Render every line of text read from the listing as a Markdown table with the columns "No." and "Line". Number the lines in order, skip blank lines, and leave the pictures out.

**Collected data entries**
Content starts

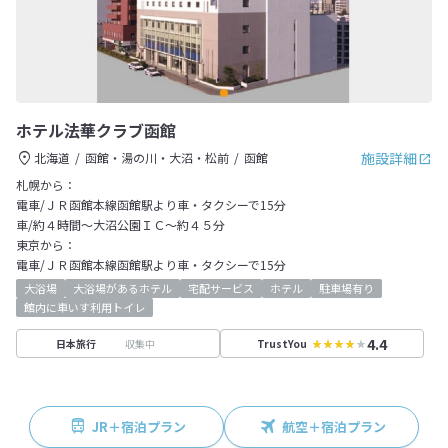
ホテル法華クラブ函館
施設詳細
北海道
函館・湯の川・大沼・松前
函館
札幌から：
電車/ＪＲ函館本線函館駅より車・タクシーで15分
車/約４時間～大沼公園ＩＣ～約４５分
東京から：
電車/ＪＲ函館本線函館駅より車・タクシーで15分
大浴場
大浴場があるホテル
宅配サービス
ホテル
駐車場有り
館内に車いす利用トイレ
4.4
収集中
日本旅行
TrustYou
JR＋宿泊プラン
航空＋宿泊プラン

Content ends

**Exercise response**
| No. | Line |
|---|---|
| 1 | ホテル法華クラブ函館 |
| 2 | 施設詳細 |
| 3 | 北海道 |
| 4 | 函館・湯の川・大沼・松前 |
| 5 | 函館 |
| 6 | 札幌から： |
| 7 | 電車/ＪＲ函館本線函館駅より車・タクシーで15分 |
| 8 | 車/約４時間～大沼公園ＩＣ～約４５分 |
| 9 | 東京から： |
| 10 | 電車/ＪＲ函館本線函館駅より車・タクシーで15分 |
| 11 | 大浴場 |
| 12 | 大浴場があるホテル |
| 13 | 宅配サービス |
| 14 | ホテル |
| 15 | 駐車場有り |
| 16 | 館内に車いす利用トイレ |
| 17 | 4.4 |
| 18 | 収集中 |
| 19 | 日本旅行 |
| 20 | TrustYou |
| 21 | JR＋宿泊プラン |
| 22 | 航空＋宿泊プラン |